Toutes les villes françaises d’une certaine dimension s’engagent aujourd’hui dans la réalisation de métros ou plus souvent de tramways. Il n’y aurait rien à redire si beaucoup d’entre elles ne faisaient coïncider ces travaux avec une restriction de la capacité de la voirie, dans l’espoir que les automobilistes abandonneront alors leur voiture. S’ils le croient, les responsables se trompent lourdement. Il n’existe pas un seul cas au monde où le développement des investissements de transport en commun ait entraîné une réduction de la circulation routière. Les flux sont indépendants. Il ne s’agit pas de vases communicants. En province notamment, l’expérience montre que seuls ou presque ont recours aux transports en commun, même les plus modernes, ceux qui n’ont pas accès à la voiture.
Certes, il faut des transports en commun, et personne n’a jamais prôné le » tout automobile « . Mais, l’automobile continuera à être le mode de transport social de référence, assurant partout, sauf au centre de la région parisienne, la très grande majorité des déplacements motorisés. Si l’on ne veut pas que ses conditions d’utilisation se dégradent au détriment de la qualité de vie de la masse de nos concitoyens, il faudra abandonner une approche idéologique au profit d’une démarche rationnelle, qui parte de la réalité des faits et non de clichés préconçus.
À cette condition, la France continuera d’être, comme elle l’est depuis un siècle, une des terres d’élection de l’exceptionnel outil d’amélioration de la vie que constitue pour la très grande majorité l’automobile, à laquelle nos concitoyens ne sont nullement prêts à renoncer.
Un défi qui subsiste
Il est impossible enfin, au milieu de ce tableau, de passer sous silence la seule contrepartie majeure de l’automobile et c’est par elle qu’il faut terminer. Les accidents de la route demeurent un drame de notre société, tout particulièrement dans notre pays où ils sont pour l’instant plus mal maîtrisés qu’ailleurs.

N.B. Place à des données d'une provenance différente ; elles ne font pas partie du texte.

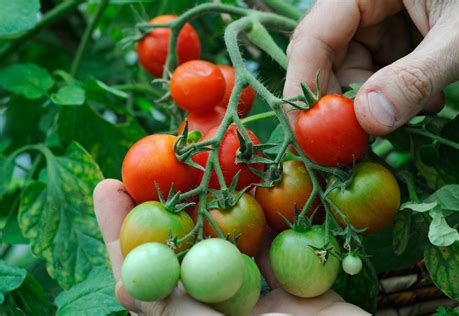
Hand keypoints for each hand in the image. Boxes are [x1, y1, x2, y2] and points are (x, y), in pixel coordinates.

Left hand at [93, 179, 369, 314]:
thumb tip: (121, 285)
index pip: (145, 278)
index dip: (121, 233)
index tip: (106, 186)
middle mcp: (225, 311)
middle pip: (187, 248)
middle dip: (170, 202)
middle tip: (155, 157)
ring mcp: (267, 302)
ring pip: (237, 240)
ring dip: (224, 199)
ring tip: (209, 156)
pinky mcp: (308, 292)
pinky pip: (288, 245)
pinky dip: (279, 214)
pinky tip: (267, 180)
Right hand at [284, 0, 458, 134]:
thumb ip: (416, 77)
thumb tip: (368, 124)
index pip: (314, 36)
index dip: (303, 85)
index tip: (306, 133)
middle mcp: (364, 0)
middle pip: (327, 57)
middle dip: (345, 101)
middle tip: (363, 137)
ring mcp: (379, 16)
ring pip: (353, 69)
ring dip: (377, 100)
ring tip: (421, 107)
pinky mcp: (395, 32)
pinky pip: (377, 69)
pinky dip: (395, 92)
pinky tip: (427, 97)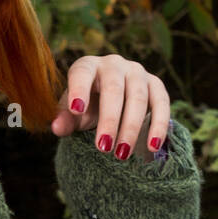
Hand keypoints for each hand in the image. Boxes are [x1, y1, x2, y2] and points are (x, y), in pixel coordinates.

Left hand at [50, 54, 169, 161]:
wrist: (112, 102)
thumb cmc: (87, 106)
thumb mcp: (73, 113)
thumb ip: (65, 119)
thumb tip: (57, 128)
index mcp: (88, 66)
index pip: (82, 74)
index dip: (79, 90)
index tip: (76, 110)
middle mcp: (114, 64)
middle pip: (114, 89)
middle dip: (109, 120)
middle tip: (103, 148)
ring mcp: (137, 73)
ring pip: (138, 97)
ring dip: (131, 127)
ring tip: (122, 154)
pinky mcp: (156, 85)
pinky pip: (161, 103)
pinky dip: (159, 125)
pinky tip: (152, 147)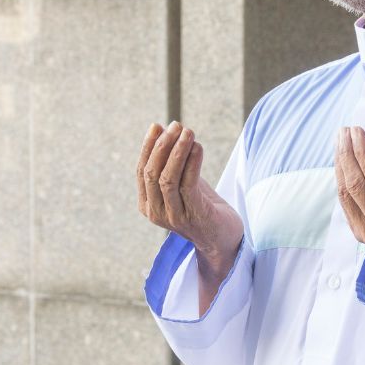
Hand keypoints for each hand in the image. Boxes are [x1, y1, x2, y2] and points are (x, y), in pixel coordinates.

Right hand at [137, 121, 243, 312]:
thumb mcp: (182, 183)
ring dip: (178, 151)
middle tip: (176, 125)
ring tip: (188, 132)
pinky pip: (189, 185)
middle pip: (152, 173)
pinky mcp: (195, 216)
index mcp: (147, 205)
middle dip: (163, 146)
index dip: (148, 147)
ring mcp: (174, 217)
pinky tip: (198, 148)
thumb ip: (171, 162)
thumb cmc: (201, 206)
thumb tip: (162, 128)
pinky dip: (192, 163)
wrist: (223, 239)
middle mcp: (156, 213)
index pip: (141, 171)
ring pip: (168, 179)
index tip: (157, 126)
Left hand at [335, 126, 364, 261]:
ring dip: (340, 165)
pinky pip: (346, 205)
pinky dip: (342, 181)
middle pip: (356, 184)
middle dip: (347, 154)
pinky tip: (343, 163)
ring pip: (346, 194)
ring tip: (340, 141)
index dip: (362, 152)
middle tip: (344, 130)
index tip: (356, 130)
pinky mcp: (363, 237)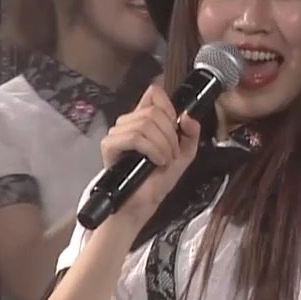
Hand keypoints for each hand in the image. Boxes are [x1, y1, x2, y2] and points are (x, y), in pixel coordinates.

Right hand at [99, 84, 201, 224]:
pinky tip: (155, 161)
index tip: (176, 127)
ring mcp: (117, 133)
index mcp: (145, 120)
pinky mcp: (109, 146)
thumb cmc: (158, 181)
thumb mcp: (184, 155)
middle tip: (171, 154)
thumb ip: (191, 134)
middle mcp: (129, 123)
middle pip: (154, 111)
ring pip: (145, 124)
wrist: (143, 205)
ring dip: (163, 145)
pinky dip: (151, 149)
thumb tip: (188, 116)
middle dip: (171, 135)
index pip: (154, 94)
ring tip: (164, 161)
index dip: (168, 106)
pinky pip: (134, 137)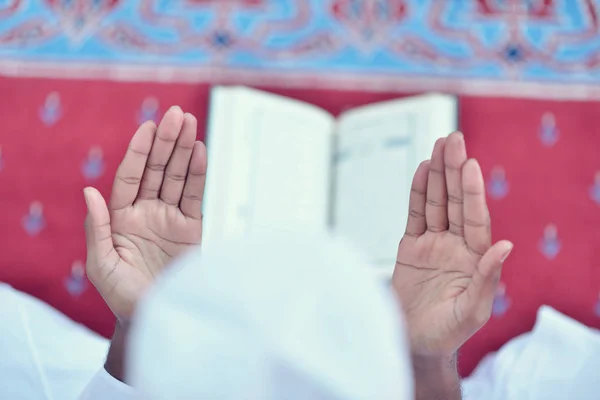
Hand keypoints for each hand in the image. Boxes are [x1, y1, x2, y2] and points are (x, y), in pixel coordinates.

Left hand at [84, 106, 206, 320]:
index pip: (131, 177)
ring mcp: (172, 219)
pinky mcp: (194, 229)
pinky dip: (200, 175)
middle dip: (166, 142)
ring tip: (191, 124)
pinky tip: (201, 153)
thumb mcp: (102, 266)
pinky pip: (197, 197)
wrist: (159, 317)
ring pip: (178, 178)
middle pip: (157, 170)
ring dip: (184, 151)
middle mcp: (147, 213)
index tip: (149, 127)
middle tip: (177, 115)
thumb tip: (89, 191)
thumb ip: (96, 228)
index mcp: (121, 218)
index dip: (139, 152)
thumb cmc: (125, 296)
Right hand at [392, 132, 512, 357]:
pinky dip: (416, 193)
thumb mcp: (471, 311)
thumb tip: (506, 246)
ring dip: (436, 174)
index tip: (469, 164)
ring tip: (438, 145)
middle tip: (452, 139)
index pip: (473, 217)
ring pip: (434, 202)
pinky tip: (420, 171)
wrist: (415, 342)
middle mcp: (455, 244)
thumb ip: (487, 278)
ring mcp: (432, 244)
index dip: (470, 191)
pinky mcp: (410, 248)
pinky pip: (414, 215)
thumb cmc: (447, 332)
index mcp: (474, 257)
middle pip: (454, 201)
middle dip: (453, 170)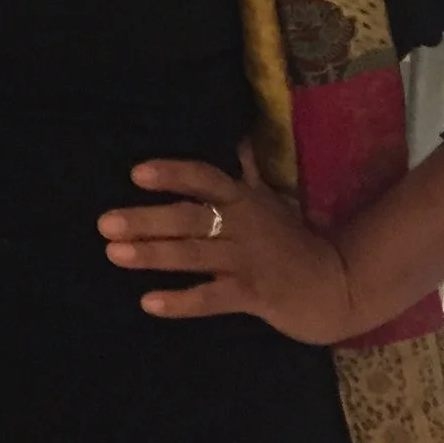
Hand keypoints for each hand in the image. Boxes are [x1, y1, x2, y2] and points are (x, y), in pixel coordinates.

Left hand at [99, 154, 361, 346]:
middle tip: (104, 223)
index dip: (173, 174)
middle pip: (190, 217)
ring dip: (153, 254)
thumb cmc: (295, 241)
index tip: (136, 173)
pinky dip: (181, 301)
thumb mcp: (273, 200)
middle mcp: (243, 225)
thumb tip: (238, 139)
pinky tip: (149, 303)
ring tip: (113, 254)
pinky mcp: (255, 296)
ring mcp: (248, 261)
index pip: (205, 179)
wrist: (339, 284)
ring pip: (194, 255)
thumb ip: (249, 173)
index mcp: (244, 200)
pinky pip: (211, 299)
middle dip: (146, 219)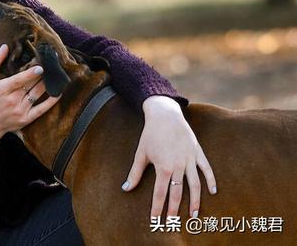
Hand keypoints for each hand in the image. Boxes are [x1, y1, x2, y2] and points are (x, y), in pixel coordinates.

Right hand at [0, 44, 61, 149]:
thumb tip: (5, 46)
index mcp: (2, 89)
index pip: (19, 80)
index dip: (31, 74)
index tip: (41, 67)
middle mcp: (12, 100)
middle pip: (31, 85)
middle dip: (41, 76)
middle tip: (50, 66)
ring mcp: (20, 110)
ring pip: (37, 94)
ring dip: (47, 84)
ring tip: (54, 75)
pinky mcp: (26, 119)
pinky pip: (42, 109)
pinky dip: (51, 101)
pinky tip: (58, 92)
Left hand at [120, 95, 216, 218]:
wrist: (165, 115)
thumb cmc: (151, 134)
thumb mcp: (141, 153)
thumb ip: (135, 173)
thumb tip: (126, 188)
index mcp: (163, 167)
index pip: (160, 193)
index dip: (157, 207)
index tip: (155, 219)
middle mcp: (178, 165)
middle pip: (178, 192)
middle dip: (175, 209)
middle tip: (173, 222)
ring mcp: (189, 159)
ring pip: (195, 185)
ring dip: (195, 200)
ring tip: (195, 215)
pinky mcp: (197, 152)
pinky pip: (206, 169)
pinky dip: (211, 180)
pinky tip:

Il serait utopique de penser supprimer totalement ou presque les accidents, comme c’est le cas pour d’autres modes de transport. La présence sur les routes de dizaines de millions de véhicules, conduits par des dizaines de millions de personnes ayant chacune leurs limites physiques et psychologiques interdit cette perspective. Comme il est exclu d’envisager de supprimer les accidents en supprimant la circulation, ce qui aurait pour conséquence inéluctable de paralyser toute activité économique et sociale et présenterait de multiples autres inconvénients, il est du devoir de notre société de tout mettre en œuvre pour réduire au strict minimum cette contrepartie négative du mode de transport que plébiscitent nos concitoyens.
Heureusement, sur la longue période, les accidents sont en diminution puisque le nombre des victimes est deux fois moindre qu’il y a trente ans, pour un trafic qui a plus que doublé. Mais il reste beaucoup à faire, et les efforts accomplis dans notre pays sont encore très insuffisants en regard d’un enjeu économique et surtout humain qui reste insupportable. C’est là le défi majeur des années à venir, celui qui, plus que tout autre, doit mobiliser les efforts de tous.